## Supplied material
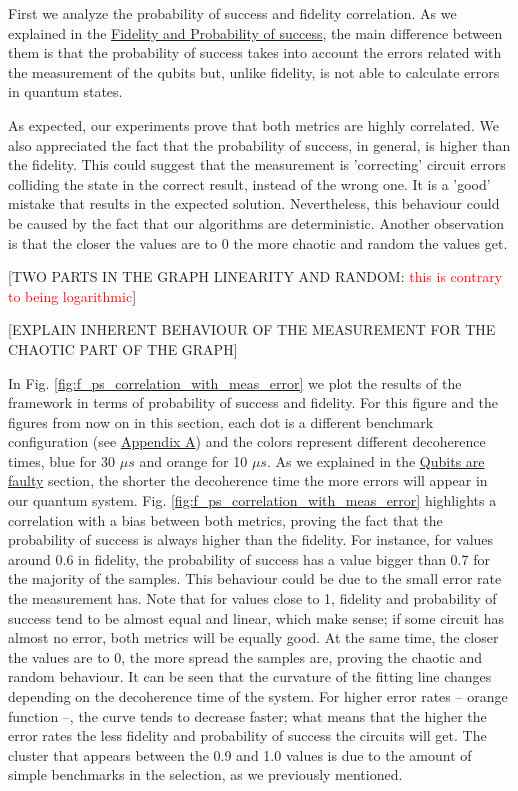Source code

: First we analyze the probability of success and fidelity correlation.
As we explained in the \hyperref[sec:org0c7b2c2]{Fidelity and Probability of success}, the main difference between them is that the probability of success takes into account the errors related with the measurement of the qubits but, unlike fidelity, is not able to calculate errors in quantum states.

As expected, our experiments prove that both metrics are highly correlated.
We also appreciated the fact that the probability of success, in general, is higher than the fidelity.
This could suggest that the measurement is 'correcting' circuit errors colliding the state in the correct result, instead of the wrong one.
It is a 'good' mistake that results in the expected solution.
Nevertheless, this behaviour could be caused by the fact that our algorithms are deterministic.
Another observation is that the closer the values are to 0 the more chaotic and random the values get.



[TWO PARTS IN THE GRAPH  LINEARITY AND RANDOM: \textcolor{red}{this is contrary to being logarithmic}]

[EXPLAIN INHERENT BEHAVIOUR OF THE MEASUREMENT FOR THE CHAOTIC PART OF THE GRAPH]

In Fig. \ref{fig:f_ps_correlation_with_meas_error} we plot the results of the framework in terms of probability of success and fidelity. 
For this figure and the figures from now on in this section, each dot is a different benchmark configuration (see \href{appendix-1.org}{Appendix A}) and the colors represent different decoherence times, blue for 30 \(\mu s\) and orange for 10 \(\mu s\).
As we explained in the \href{quantum_computing.org}{Qubits are faulty} section, the shorter the decoherence time the more errors will appear in our quantum system.
Fig. \ref{fig:f_ps_correlation_with_meas_error} highlights a correlation with a bias between both metrics, proving the fact that the probability of success is always higher than the fidelity.
For instance, for values around 0.6 in fidelity, the probability of success has a value bigger than 0.7 for the majority of the samples.
This behaviour could be due to the small error rate the measurement has.
Note that for values close to 1, fidelity and probability of success tend to be almost equal and linear, which make sense; if some circuit has almost no error, both metrics will be equally good.
At the same time, the closer the values are to 0, the more spread the samples are, proving the chaotic and random behaviour.
It can be seen that the curvature of the fitting line changes depending on the decoherence time of the system.
For higher error rates -- orange function --, the curve tends to decrease faster; what means that the higher the error rates the less fidelity and probability of success the circuits will get.
The cluster that appears between the 0.9 and 1.0 values is due to the amount of simple benchmarks in the selection, as we previously mentioned.

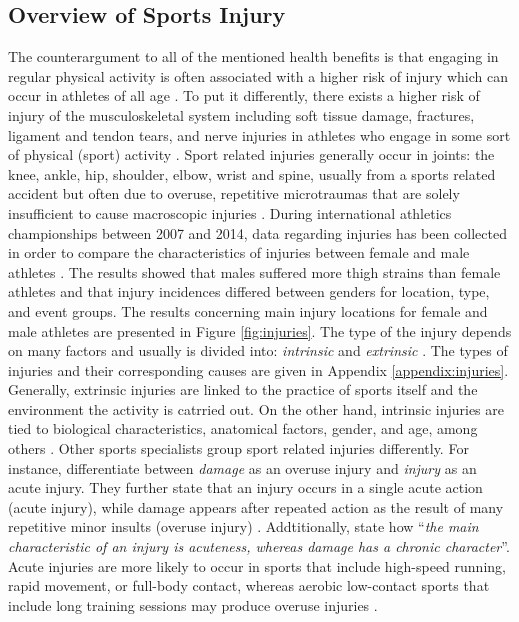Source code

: \subsection{Overview of Sports Injury}\label{subsection:injury}
The counterargument to all of the mentioned health benefits is that engaging in regular physical activity is often associated with a higher risk of injury which can occur in athletes of all age \cite{van1997severity}. To put it differently, there exists a higher risk of injury of the musculoskeletal system including soft tissue
damage, fractures, ligament and tendon tears, and nerve injuries in athletes who engage in some sort of physical (sport) activity \cite{mayr2015prevention}. Sport related injuries generally occur in joints: the knee, ankle, hip, shoulder, elbow, wrist and spine, usually from a sports related accident but often due to overuse, repetitive microtraumas that are solely insufficient to cause macroscopic injuries
 \cite{mayr2015prevention}. During international athletics championships between 2007 and 2014, data regarding injuries has been collected in order to compare the characteristics of injuries between female and male athletes \cite{edouard2015sex}. The results showed that males suffered more thigh strains than female athletes and that injury incidences differed between genders for location, type, and event groups. The results concerning main injury locations for female and male athletes are presented in Figure \ref{fig:injuries}. The type of the injury depends on many factors and usually is divided into: \textit{intrinsic} and \textit{extrinsic} \cite{mayr2015prevention, lefevre2016major}. The types of injuries and their corresponding causes are given in Appendix \ref{appendix:injuries}.\\ Generally, extrinsic injuries are linked to the practice of sports itself and the environment the activity is catrried out. On the other hand, intrinsic injuries are tied to biological characteristics, anatomical factors, gender, and age, among others \cite{mayr2015prevention}. Other sports specialists group sport related injuries differently. For instance, \cite{fischer2016causes} differentiate between \textit{damage} as an overuse injury and \textit{injury} as an acute injury. They further state that an injury occurs in a single acute action (acute injury), while damage appears after repeated action as the result of many repetitive minor insults (overuse injury) \cite{fischer2016causes}. Addtitionally, \cite{pecina1993overuse} state how ``\textit{the main characteristic of an injury is acuteness, whereas damage has a chronic character}''. Acute injuries are more likely to occur in sports that include high-speed running, rapid movement, or full-body contact, whereas aerobic low-contact sports that include long training sessions may produce overuse injuries  \cite{mayr2015prevention}.
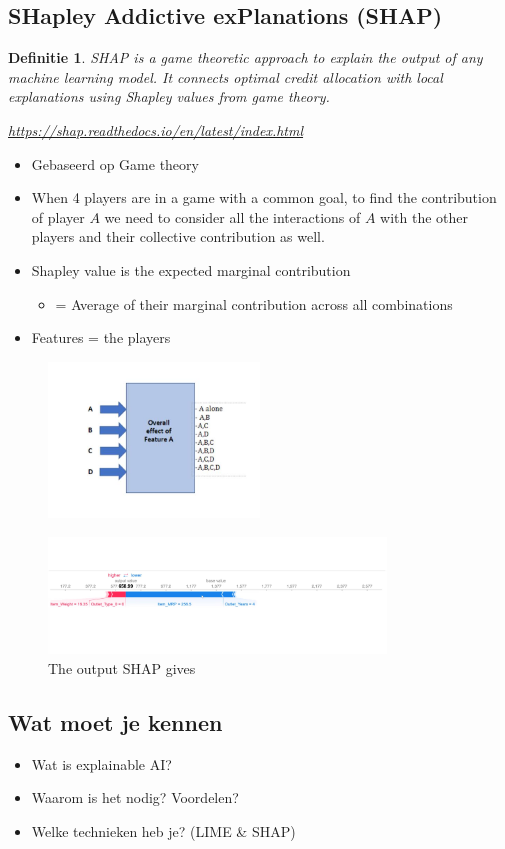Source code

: \documentclass{article}
\newtheorem{theorem}{Definitie}[section]
\begin{document}
\subsection{SHapley Addictive exPlanations (SHAP)}

\begin{theorem}
    SHAP is a game theoretic approach to explain the output of any machine learning model.
    It connects optimal credit allocation with local explanations using Shapley values
    from game theory.

    \url{https://shap.readthedocs.io/en/latest/index.html}
\end{theorem}

\begin{itemize}
    \item Gebaseerd op Game theory
    \item When 4 players are in a game with a common goal, 
    to find the contribution of player $A$ we need to consider all the
    interactions of $A$ with the other players and
    their collective contribution as well.
    \item Shapley value is the expected marginal contribution
    \begin{itemize}
        \item = Average of their marginal contribution across all combinations
    \end{itemize}
    \item Features = the players
\end{itemize}

\begin{figure}[H]
    \centering
    \includegraphics[width=0.5\textwidth]{shap.png}
\end{figure}

\begin{figure}[H]
    \centering
    \includegraphics[width=0.8\textwidth]{shap-output.png}
    \caption{The output SHAP gives}
\end{figure}


\subsection{Wat moet je kennen}

\begin{itemize}
    \item Wat is explainable AI?
    \item Waarom is het nodig? Voordelen?
    \item Welke technieken heb je? (LIME \& SHAP)
\end{itemize}
\end{document}
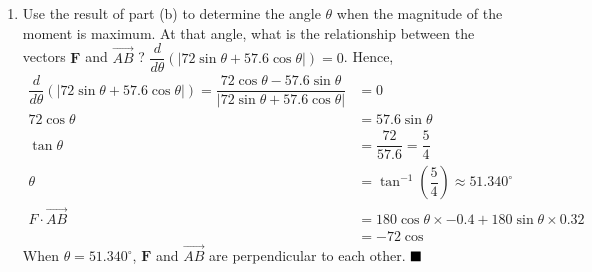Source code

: \begin{enumerate}
\begin{enumerate}[label={(\alph{*})}]
              \item Use the result of part (b) to determine the angle $\theta$ when the magnitude
                    of the moment is maximum. At that angle, what is the relationship between the
                    vectors $\mathbf{F}$ and $\overrightarrow{A B}$ ?
                    $\dfrac{d}{d\theta}(|72\sin\theta + 57.6\cos\theta|) = 0$. Hence,
                    \begin{align*}
                        \dfrac{d}{d\theta}(|72\sin\theta + 57.6\cos\theta|) = \dfrac{72\cos\theta - 57.6\sin\theta}{|72\sin\theta + 57.6\cos\theta|} & = 0                                                         \\
                        72\cos\theta                                                                                                                 & = 57.6\sin\theta                                            \\
                        \tan\theta                                                                                                                   & = \dfrac{72}{57.6} = \dfrac{5}{4}                           \\
                        \theta                                                                                                                       & = \tan^{-1}\left(\dfrac{5}{4}\right) \approx 51.340^{\circ} \\
                        F \cdot \overrightarrow{A B}                                                                                                 & = 180\cos\theta \times -0.4 + 180\sin\theta \times 0.32     \\
                                                                                                                                                     & = -72\cos
                    \end{align*}
                    When $\theta = 51.340^{\circ}$, $\mathbf{F}$ and $\overrightarrow{A B}$ are perpendicular to each other. $\hfill\blacksquare$
          \end{enumerate}
\end{enumerate}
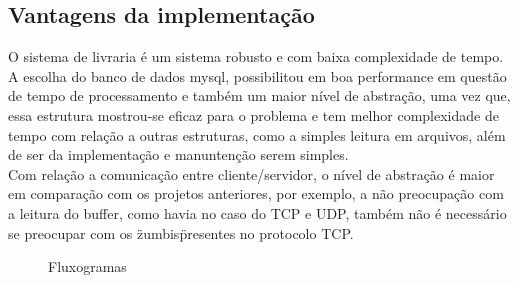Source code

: \documentclass[a4paper,10pt]{article}
\begin{document}
\subsection{Vantagens da implementação}
O sistema de livraria é um sistema robusto e com baixa complexidade de tempo.
A escolha do banco de dados mysql, possibilitou em boa 
performance em questão de tempo de processamento e também um maior nível de abstração, uma vez que, essa estrutura
mostrou-se eficaz para o problema e tem melhor complexidade de tempo com 
relação a outras estruturas, como a simples leitura em arquivos, além de ser da implementação e manuntenção serem
simples.
\\ Com relação a comunicação entre cliente/servidor, o nível de abstração é maior em comparação com os projetos anteriores, por exemplo, a não preocupação com a 
leitura do buffer, como havia no caso do TCP e UDP, também não é necessário se preocupar com os \"zumbis\" presentes no protocolo TCP.
\newpage
\begin{figure}[!htb]
  \centering
  \quad %
   \caption{Fluxogramas}
   \label{figfluxos}
\end{figure}
\end{document}

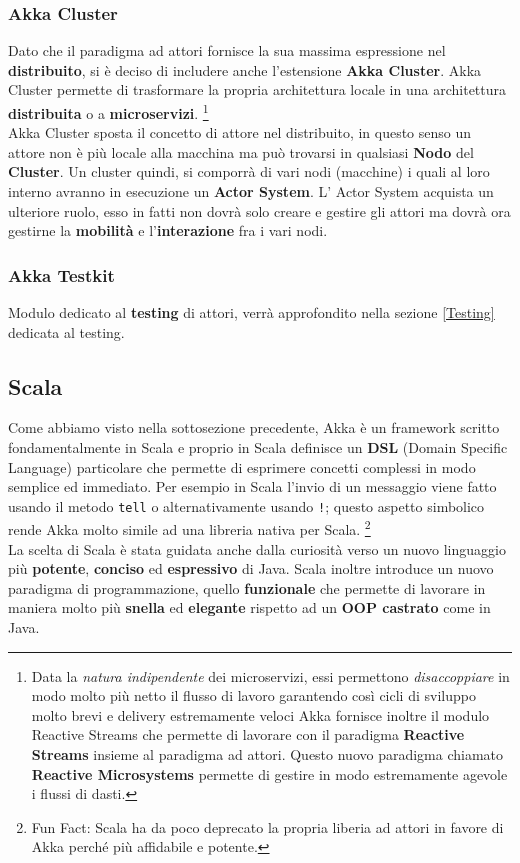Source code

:   \subsubsection{Akka Cluster}
  Dato che il paradigma ad attori fornisce la sua massima espressione nel \textbf{distribuito}, si è deciso di includere anche l'estensione \textbf{Akka Cluster}. Akka Cluster permette di trasformare la propria architettura locale in una architettura \textbf{distribuita} o a  \textbf{microservizi}.
  \footnote{ Data la \textit{natura indipendente} dei microservizi, essi permettono \textit{disaccoppiare} in modo molto più netto il flusso di lavoro garantendo così cicli di sviluppo molto brevi e delivery estremamente veloci Akka fornisce inoltre il modulo Reactive Streams che permette di lavorare con il paradigma \textbf{Reactive Streams} insieme al paradigma ad attori. Questo nuovo paradigma chiamato \textbf{Reactive Microsystems} permette di gestire in modo estremamente agevole i flussi di dasti.}\\
  Akka Cluster sposta il concetto di attore nel distribuito, in questo senso un attore non è più locale alla macchina ma può trovarsi in qualsiasi \textbf{Nodo} del \textbf{Cluster}. Un cluster quindi, si comporrà di vari nodi (macchine) i quali al loro interno avranno in esecuzione un \textbf{Actor System}. L' Actor System acquista un ulteriore ruolo, esso in fatti non dovrà solo creare e gestire gli attori ma dovrà ora gestirne la \textbf{mobilità} e l'\textbf{interazione} fra i vari nodi.
  \subsubsection{Akka Testkit}
  Modulo dedicato al \textbf{testing} di attori, verrà approfondito nella sezione \ref{Testing} dedicata al testing.

\subsection{Scala}
Come abbiamo visto nella sottosezione precedente, Akka è un framework scritto fondamentalmente in Scala e proprio in Scala definisce un \textbf{DSL} (Domain Specific Language) particolare che permette di esprimere concetti complessi in modo semplice ed immediato. Per esempio in Scala l'invio di un messaggio viene fatto usando il metodo \texttt{tell} o alternativamente usando \texttt{!}; questo aspetto simbolico rende Akka molto simile ad una libreria nativa per Scala.
\footnote{Fun Fact: Scala ha da poco deprecato la propria liberia ad attori in favore di Akka perché più affidabile e potente.}\\
La scelta di Scala è stata guidata anche dalla curiosità verso un nuovo linguaggio più \textbf{potente}, \textbf{conciso} ed \textbf{espressivo} di Java. Scala inoltre introduce un nuovo paradigma di programmazione, quello \textbf{funzionale} che permette di lavorare in maniera molto più \textbf{snella} ed \textbf{elegante} rispetto ad un \textbf{OOP castrato} come in Java.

## Task prompt
Go through the entries above and copy each line holding the string "como".

## Task result
relação a outras estruturas, como a simples leitura em arquivos, além de ser da implementação e manuntenção serem
leitura do buffer, como havia no caso do TCP e UDP, também não é necessário se preocupar com os \"zumbis\" presentes no protocolo TCP.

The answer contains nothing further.